三十七歳にしてまだ結婚していないが、特に必要性は感じていない。それに、優雅に独身生活を謳歌することが、幼少時代にクラスの人気を集めて我が物顔で振舞い、若くして結婚し自由を失った同級生たち対する静かなる復讐でもあった。
俗に言う「成功者」からは程遠いだろう。これといって出世しているわけではないし、かといって充実した日常生活を送っているわけでもない。だが自分の人生における相対評価としては、今は決して悪くない状態だった。幼少期の逆境に屈することなく、自分の力によって人生を切り開いてきたという自負がある。この女の言う通り、「この世に満足したのではないか?」と問われたら、満足していると答えても差し支えないかもしれない——。
意識を過去から現在へと引き戻し、僕は胸を張って女に言った。
「そうですね。言われてみると、確かにそこそこは満足しています」、それから疑問に思っていたことを付け加えた。「でも、どうしてそのようなことを訊くのですか?」
僕が過去を振り返っている間、左右対称の顔を持つ女は物音一つ立てず、ただ僕の目を見つめ続けていた。が、問いに答えた後も女は表情一つ変えず、黙ったままだった。
再び沈黙の時間が流れ始める。
店の中は閉店後のように静まり返っていた。スピーカーから流れるジャズの演奏だけがその静寂を破っている。この閉鎖的で孤立した空間の中にいると、まるでろ過装置のモーター音が響く水槽の中を漂っているかのような気分になった。

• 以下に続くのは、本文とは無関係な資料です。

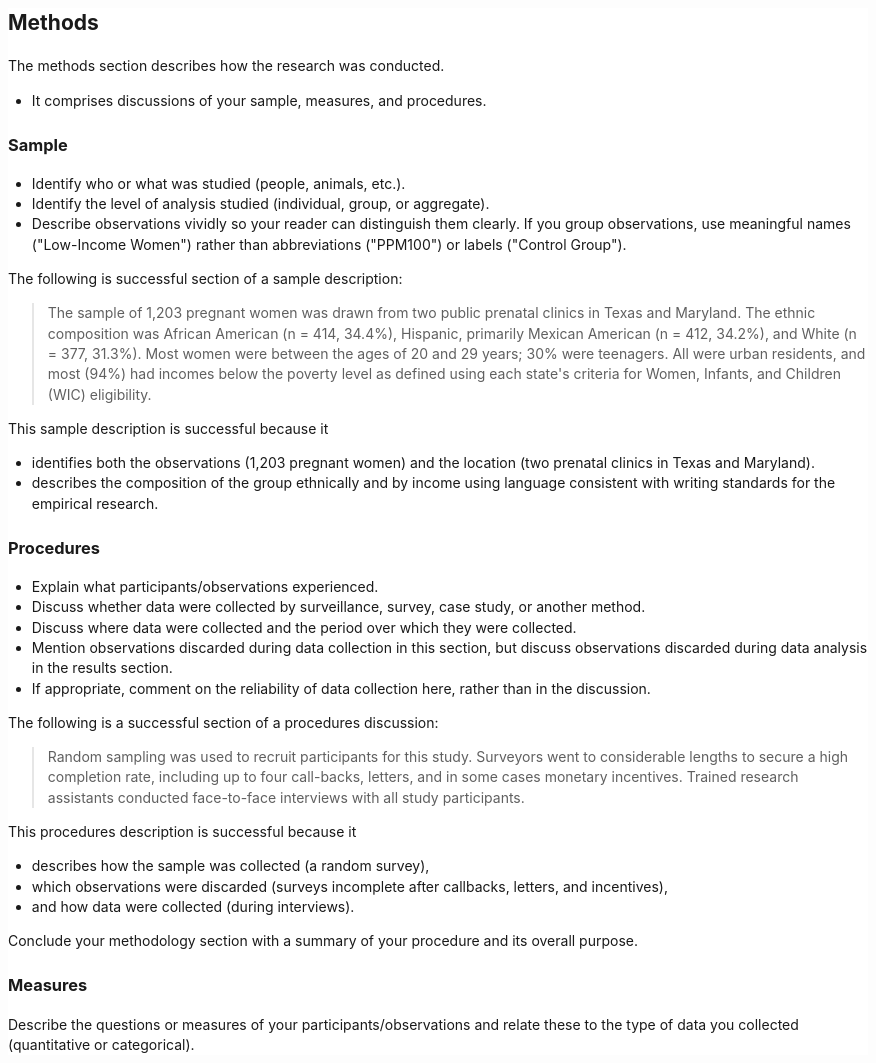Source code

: 
## Methods
The methods section describes how the research was conducted. 
* It comprises discussions of your sample, measures, and procedures.

### Sample
* Identify who or what was studied (people, animals, etc.).
* Identify the level of analysis studied (individual, group, or aggregate).
* Describe observations vividly so your reader can distinguish them clearly. If you group observations, use meaningful names ("Low-Income Women") rather than abbreviations ("PPM100") or labels ("Control Group"). 

The following is successful section of a sample description:

> The sample of 1,203 pregnant women was drawn from two public prenatal clinics in Texas and Maryland. The ethnic composition was African American (n = 414, 34.4%), Hispanic, primarily Mexican American (n = 412, 34.2%), and White (n = 377, 31.3%). Most women were between the ages of 20 and 29 years; 30% were teenagers. All were urban residents, and most (94%) had incomes below the poverty level as defined using each state's criteria for Women, Infants, and Children (WIC) eligibility.

This sample description is successful because it

* identifies both the observations (1,203 pregnant women) and the location (two prenatal clinics in Texas and Maryland). 
* describes the composition of the group ethnically and by income using language consistent with writing standards for the empirical research.
    
### Procedures
* Explain what participants/observations experienced.
* Discuss whether data were collected by surveillance, survey, case study, or another method. 
* Discuss where data were collected and the period over which they were collected. 
* Mention observations discarded during data collection in this section, but discuss observations discarded during data analysis in the results section. 
* If appropriate, comment on the reliability of data collection here, rather than in the discussion. 

The following is a successful section of a procedures discussion:

> Random sampling was used to recruit participants for this study. Surveyors went to considerable lengths to secure a high completion rate, including up to four call-backs, letters, and in some cases monetary incentives. Trained research assistants conducted face-to-face interviews with all study participants.

This procedures description is successful because it 

* describes how the sample was collected (a random survey), 
* which observations were discarded (surveys incomplete after callbacks, letters, and incentives), 
* and how data were collected (during interviews). 
  
Conclude your methodology section with a summary of your procedure and its overall purpose.


### Measures
Describe the questions or measures of your participants/observations and relate these to the type of data you collected (quantitative or categorical). 
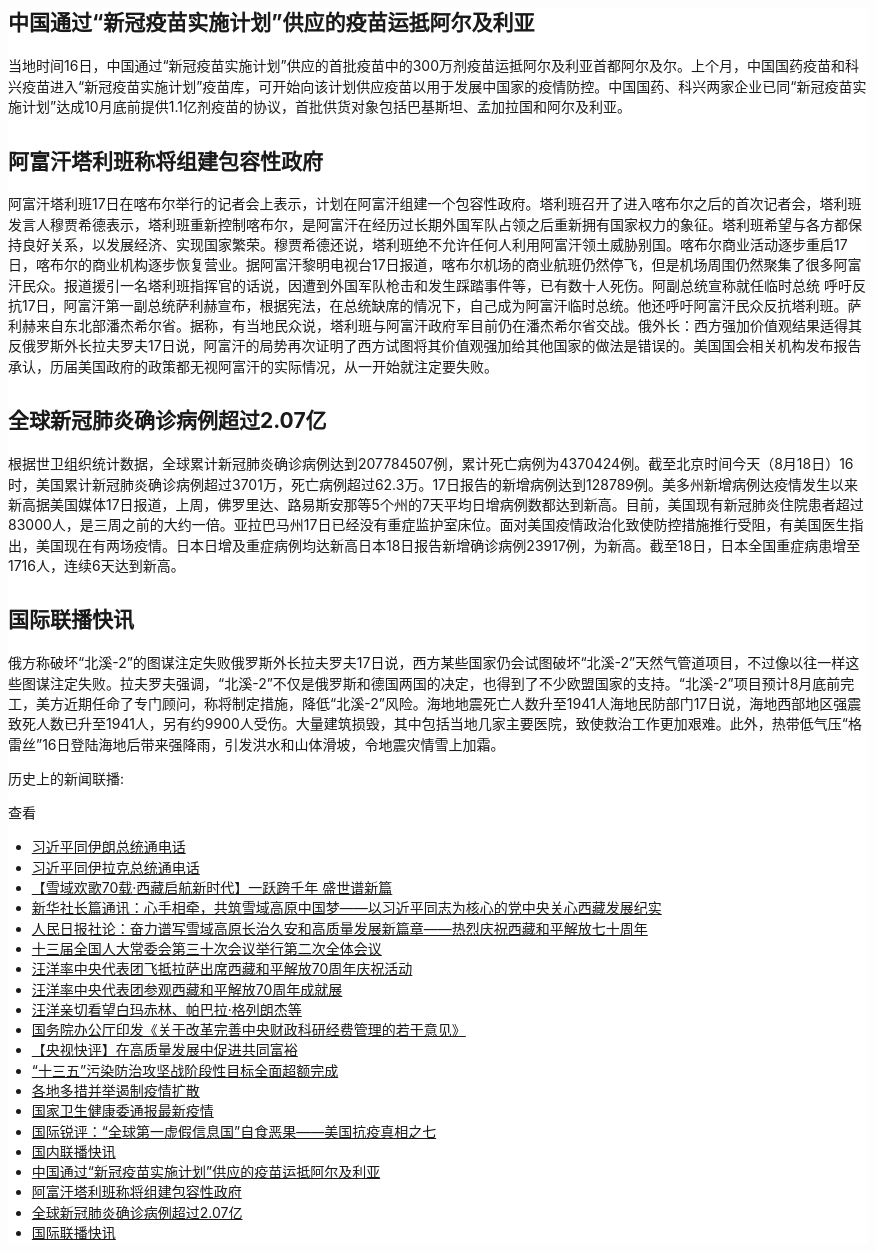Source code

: 
## 中国通过“新冠疫苗实施计划”供应的疫苗运抵阿尔及利亚


当地时间16日，中国通过“新冠疫苗实施计划”供应的首批疫苗中的300万剂疫苗运抵阿尔及利亚首都阿尔及尔。上个月，中国国药疫苗和科兴疫苗进入“新冠疫苗实施计划”疫苗库，可开始向该计划供应疫苗以用于发展中国家的疫情防控。中国国药、科兴两家企业已同“新冠疫苗实施计划”达成10月底前提供1.1亿剂疫苗的协议，首批供货对象包括巴基斯坦、孟加拉国和阿尔及利亚。


## 阿富汗塔利班称将组建包容性政府


阿富汗塔利班17日在喀布尔举行的记者会上表示，计划在阿富汗组建一个包容性政府。塔利班召开了进入喀布尔之后的首次记者会，塔利班发言人穆贾希德表示，塔利班重新控制喀布尔，是阿富汗在经历过长期外国军队占领之后重新拥有国家权力的象征。塔利班希望与各方都保持良好关系，以发展经济、实现国家繁荣。穆贾希德还说，塔利班绝不允许任何人利用阿富汗领土威胁别国。喀布尔商业活动逐步重启17日，喀布尔的商业机构逐步恢复营业。据阿富汗黎明电视台17日报道，喀布尔机场的商业航班仍然停飞，但是机场周围仍然聚集了很多阿富汗民众。报道援引一名塔利班指挥官的话说，因遭到外国军队枪击和发生踩踏事件等，已有数十人死伤。阿副总统宣称就任临时总统 呼吁反抗17日，阿富汗第一副总统萨利赫宣布，根据宪法，在总统缺席的情况下，自己成为阿富汗临时总统。他还呼吁阿富汗民众反抗塔利班。萨利赫来自东北部潘杰希尔省。据称，有当地民众说，塔利班与阿富汗政府军目前仍在潘杰希尔省交战。俄外长：西方强加价值观结果适得其反俄罗斯外长拉夫罗夫17日说，阿富汗的局势再次证明了西方试图将其价值观强加给其他国家的做法是错误的。美国国会相关机构发布报告承认，历届美国政府的政策都无视阿富汗的实际情况，从一开始就注定要失败。


## 全球新冠肺炎确诊病例超过2.07亿


根据世卫组织统计数据，全球累计新冠肺炎确诊病例达到207784507例，累计死亡病例为4370424例。截至北京时间今天（8月18日）16时，美国累计新冠肺炎确诊病例超过3701万，死亡病例超过62.3万。17日报告的新增病例达到128789例。美多州新增病例达疫情发生以来新高据美国媒体17日报道，上周，佛罗里达、路易斯安那等5个州的7天平均日增病例数都达到新高。目前，美国现有新冠肺炎住院患者超过83000人，是三周之前的大约一倍。亚拉巴马州17日已经没有重症监护室床位。面对美国疫情政治化致使防控措施推行受阻，有美国医生指出，美国现在有两场疫情。日本日增及重症病例均达新高日本18日报告新增确诊病例23917例，为新高。截至18日，日本全国重症病患增至1716人，连续6天达到新高。


## 国际联播快讯


俄方称破坏“北溪-2”的图谋注定失败俄罗斯外长拉夫罗夫17日说，西方某些国家仍会试图破坏“北溪-2”天然气管道项目，不过像以往一样这些图谋注定失败。拉夫罗夫强调，“北溪-2”不仅是俄罗斯和德国两国的决定，也得到了不少欧盟国家的支持。“北溪-2”项目预计8月底前完工，美方近期任命了专门顾问，称将制定措施，降低“北溪-2”风险。海地地震死亡人数升至1941人海地民防部门17日说，海地西部地区强震致死人数已升至1941人，另有约9900人受伤。大量建筑损毁，其中包括当地几家主要医院，致使救治工作更加艰难。此外，热带低气压“格雷丝”16日登陆海地后带来强降雨，引发洪水和山体滑坡，令地震灾情雪上加霜。






历史上的新闻联播:

 查看
 

* [习近平同伊朗总统通电话](#习近平同伊朗总统通电话)
* [习近平同伊拉克总统通电话](#习近平同伊拉克总统通电话)
* [【雪域欢歌70载·西藏启航新时代】一跃跨千年 盛世谱新篇](#【雪域欢歌70载·西藏启航新时代】一跃跨千年-盛世谱新篇)
* [新华社长篇通讯：心手相牵，共筑雪域高原中国梦——以习近平同志为核心的党中央关心西藏发展纪实](#新华社长篇通讯：心手相牵，共筑雪域高原中国梦——以习近平同志为核心的党中央关心西藏发展纪实)
* [人民日报社论：奋力谱写雪域高原长治久安和高质量发展新篇章——热烈庆祝西藏和平解放七十周年](#人民日报社论：奋力谱写雪域高原长治久安和高质量发展新篇章——热烈庆祝西藏和平解放七十周年)
* [十三届全国人大常委会第三十次会议举行第二次全体会议](#十三届全国人大常委会第三十次会议举行第二次全体会议)
* [汪洋率中央代表团飞抵拉萨出席西藏和平解放70周年庆祝活动](#汪洋率中央代表团飞抵拉萨出席西藏和平解放70周年庆祝活动)
* [汪洋率中央代表团参观西藏和平解放70周年成就展](#汪洋率中央代表团参观西藏和平解放70周年成就展)
* [汪洋亲切看望白玛赤林、帕巴拉·格列朗杰等](#汪洋亲切看望白玛赤林、帕巴拉·格列朗杰等)
* [国务院办公厅印发《关于改革完善中央财政科研经费管理的若干意见》](#国务院办公厅印发《关于改革完善中央财政科研经费管理的若干意见》)
* [【央视快评】在高质量发展中促进共同富裕](#【央视快评】在高质量发展中促进共同富裕)
* [“十三五”污染防治攻坚战阶段性目标全面超额完成](#“十三五”污染防治攻坚战阶段性目标全面超额完成)
* [各地多措并举遏制疫情扩散](#各地多措并举遏制疫情扩散)
* [国家卫生健康委通报最新疫情](#国家卫生健康委通报最新疫情)
* [国际锐评：“全球第一虚假信息国”自食恶果——美国抗疫真相之七](#国际锐评：“全球第一虚假信息国”自食恶果——美国抗疫真相之七)
* [国内联播快讯](#国内联播快讯)
* [中国通过“新冠疫苗实施计划”供应的疫苗运抵阿尔及利亚](#中国通过“新冠疫苗实施计划”供应的疫苗运抵阿尔及利亚)
* [阿富汗塔利班称将组建包容性政府](#阿富汗塔利班称将组建包容性政府)
* [全球新冠肺炎确诊病例超过2.07亿](#全球新冠肺炎确诊病例超过2-07亿)
* [国际联播快讯](#国际联播快讯)
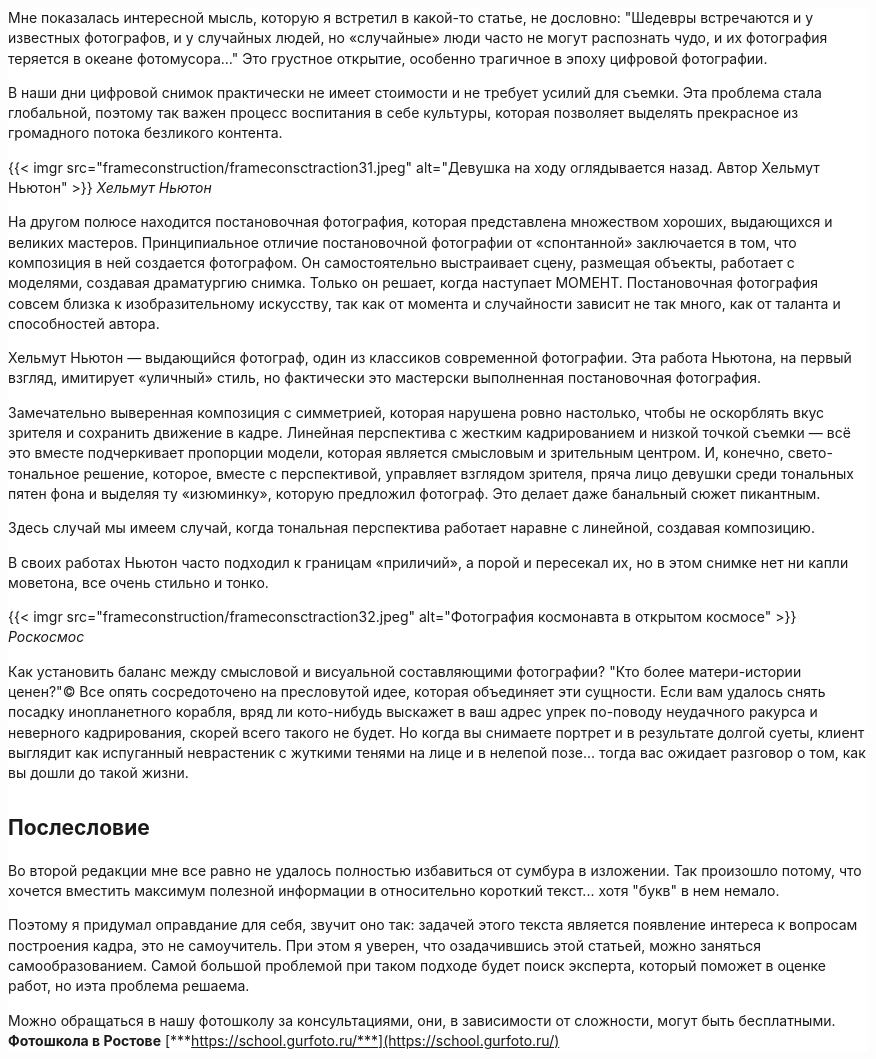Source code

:Мне показалась интересной мысль, которую я встретил в какой-то статье, не дословно: "Шедевры встречаются и у известных фотографов, и у случайных людей, но «случайные» люди часто не могут распознать чудо, и их фотография теряется в океане фотомусора…" Это грустное открытие, особенно трагичное в эпоху цифровой фотографии.

В наши дни цифровой снимок практически не имеет стоимости и не требует усилий для съемки. Эта проблема стала глобальной, поэтому так важен процесс воспитания в себе культуры, которая позволяет выделять прекрасное из громадного потока безликого контента.

{{< imgr src="frameconstruction/frameconsctraction31.jpeg" alt="Девушка на ходу оглядывается назад. Автор Хельмут Ньютон" >}}
*Хельмут Ньютон*

На другом полюсе находится постановочная фотография, которая представлена множеством хороших, выдающихся и великих мастеров. Принципиальное отличие постановочной фотографии от «спонтанной» заключается в том, что композиция в ней создается фотографом. Он самостоятельно выстраивает сцену, размещая объекты, работает с моделями, создавая драматургию снимка. Только он решает, когда наступает МОМЕНТ. Постановочная фотография совсем близка к изобразительному искусству, так как от момента и случайности зависит не так много, как от таланта и способностей автора.

Хельмут Ньютон — выдающийся фотограф, один из классиков современной фотографии. Эта работа Ньютона, на первый взгляд, имитирует «уличный» стиль, но фактически это мастерски выполненная постановочная фотография.

Замечательно выверенная композиция с симметрией, которая нарушена ровно настолько, чтобы не оскорблять вкус зрителя и сохранить движение в кадре. Линейная перспектива с жестким кадрированием и низкой точкой съемки — всё это вместе подчеркивает пропорции модели, которая является смысловым и зрительным центром. И, конечно, свето-тональное решение, которое, вместе с перспективой, управляет взглядом зрителя, пряча лицо девушки среди тональных пятен фона и выделяя ту «изюминку», которую предложил фотограф. Это делает даже банальный сюжет пикантным.

Здесь случай мы имеем случай, когда тональная перспектива работает наравне с линейной, создавая композицию.

В своих работах Ньютон часто подходил к границам «приличий», а порой и пересекал их, но в этом снимке нет ни капли моветона, все очень стильно и тонко.

{{< imgr src="frameconstruction/frameconsctraction32.jpeg" alt="Фотография космонавта в открытом космосе" >}}
*Роскосмос*

Как установить баланс между смысловой и висуальной составляющими фотографии? "Кто более матери-истории ценен?"© Все опять сосредоточено на пресловутой идее, которая объединяет эти сущности. Если вам удалось снять посадку инопланетного корабля, вряд ли кото-нибудь выскажет в ваш адрес упрек по-поводу неудачного ракурса и неверного кадрирования, скорей всего такого не будет. Но когда вы снимаете портрет и в результате долгой суеты, клиент выглядит как испуганный неврастеник с жуткими тенями на лице и в нелепой позе... тогда вас ожидает разговор о том, как вы дошли до такой жизни.

## Послесловие

Во второй редакции мне все равно не удалось полностью избавиться от сумбура в изложении. Так произошло потому, что хочется вместить максимум полезной информации в относительно короткий текст... хотя "букв" в нем немало.

Поэтому я придумал оправдание для себя, звучит оно так: задачей этого текста является появление интереса к вопросам построения кадра, это не самоучитель. При этом я уверен, что озадачившись этой статьей, можно заняться самообразованием. Самой большой проблемой при таком подходе будет поиск эксперта, который поможет в оценке работ, но иэта проблема решаема.

Можно обращаться в нашу фотошколу за консультациями, они, в зависимости от сложности, могут быть бесплатными.  
**Фотошкола в Ростове** [***https://school.gurfoto.ru/***](https://school.gurfoto.ru/)
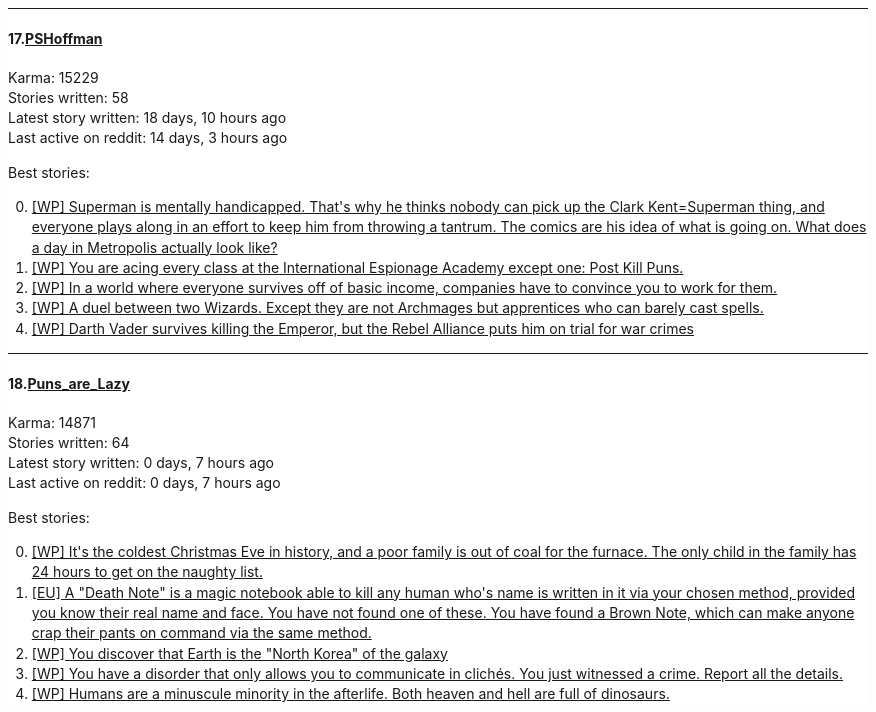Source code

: 
----

#### 17.[PSHoffman](https://www.reddit.com/user/PSHoffman/comments/?sort=top)  
Karma: 15229  
Stories written: 58  
Latest story written: 18 days, 10 hours ago  
Last active on reddit: 14 days, 3 hours ago  

Best stories:  

0. [[WP] Superman is mentally handicapped. That's why he thinks nobody can pick up the Clark Kent=Superman thing, and everyone plays along in an effort to keep him from throwing a tantrum. The comics are his idea of what is going on. What does a day in Metropolis actually look like?](https://www.reddit.com/r/WritingPrompts/comments/48xrxw/wp_superman_is_mentally_handicapped_thats_why_he/d0ngx2y)  
1. [[WP] You are acing every class at the International Espionage Academy except one: Post Kill Puns.](https://www.reddit.com/r/WritingPrompts/comments/46v47m/wp_you_are_acing_every_class_at_the_international/d085uac)  
2. [[WP] In a world where everyone survives off of basic income, companies have to convince you to work for them.](https://www.reddit.com/r/WritingPrompts/comments/4fsosm/wp_in_a_world_where_everyone_survives_off_of/d2bmv75)  
3. [[WP] A duel between two Wizards. Except they are not Archmages but apprentices who can barely cast spells.](https://www.reddit.com/r/WritingPrompts/comments/4400sc/wp_a_duel_between_two_wizards_except_they_are_not/czmcuff)  
4. [[WP] Darth Vader survives killing the Emperor, but the Rebel Alliance puts him on trial for war crimes](https://www.reddit.com/r/WritingPrompts/comments/4b37q9/wp_darth_vader_survives_killing_the_emperor_but/d15qobf)  


----

#### 18.[Puns_are_Lazy](https://www.reddit.com/user/Puns_are_Lazy/comments/?sort=top)  
Karma: 14871  
Stories written: 64  
Latest story written: 0 days, 7 hours ago  
Last active on reddit: 0 days, 7 hours ago  

Best stories:  

0. [[WP] It's the coldest Christmas Eve in history, and a poor family is out of coal for the furnace. The only child in the family has 24 hours to get on the naughty list.](https://www.reddit.com/r/WritingPrompts/comments/3i3y2o/wp_its_the_coldest_christmas_eve_in_history_and_a/cud5kg4)  
1. [[EU] A "Death Note" is a magic notebook able to kill any human who's name is written in it via your chosen method, provided you know their real name and face. You have not found one of these. You have found a Brown Note, which can make anyone crap their pants on command via the same method.](https://www.reddit.com/r/WritingPrompts/comments/3iyaff/eu_a_death_note_is_a_magic_notebook_able_to_kill/cukw84h)  
2. [[WP] You discover that Earth is the "North Korea" of the galaxy](https://www.reddit.com/r/WritingPrompts/comments/2u10et/wp_you_discover_that_earth_is_the_north_korea_of/co480cj)  
3. [[WP] You have a disorder that only allows you to communicate in clichés. You just witnessed a crime. Report all the details.](https://www.reddit.com/r/WritingPrompts/comments/2vz3nx/wp_you_have_a_disorder_that_only_allows_you_to/com8c1n)  
4. [[WP] Humans are a minuscule minority in the afterlife. Both heaven and hell are full of dinosaurs.](https://www.reddit.com/r/WritingPrompts/comments/4066yc/wp_humans_are_a_minuscule_minority_in_the/cyruh3c)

最初から水槽の中で生まれ育った魚は、自分が鑑賞されていることに気づくことはあるのだろうか? そして、もしそれに気づいたなら、僕が子供の頃に現実から逃げようと穴を掘り続けたように、外の世界に行くことを切望して水槽から飛び出したりするのだろうか?
まったく関係のない妄想に耽っていた僕を現実に引き戻したのは、コーヒーを運んできた喫茶店の店員だった。空のコーヒーカップを下げ、二人分のコーヒーが新たにテーブルに置かれた。女が前もって注文しておいたのだろう。
僕は背もたれに深く腰かけ、白い湯気が表面を渦巻く熱いコーヒーをそっと口元へと運んだ。鼻腔の奥まで届くように鼻から深く息を吸い、その香りを堪能する。それから中身を軽く口に含んでカップを戻し、女がこちらの問いに答えるのを黙って待ち続けた。
天井から情熱的なピアノの旋律が激しく鳴り響いていた。女が口を開いたのは、そのピアノの主旋律が一段落つき、ウッドベースのソロパートへと移ったときだった。
「すでにこの世界に満足されたのなら、ちょうど一番満足感が得られている時にそっとこの世界から抜け出した方がいいのではないかと思い、あなたをお迎えに上がったのです」
女の言葉の意味を、僕はしばらく理解することができなかった。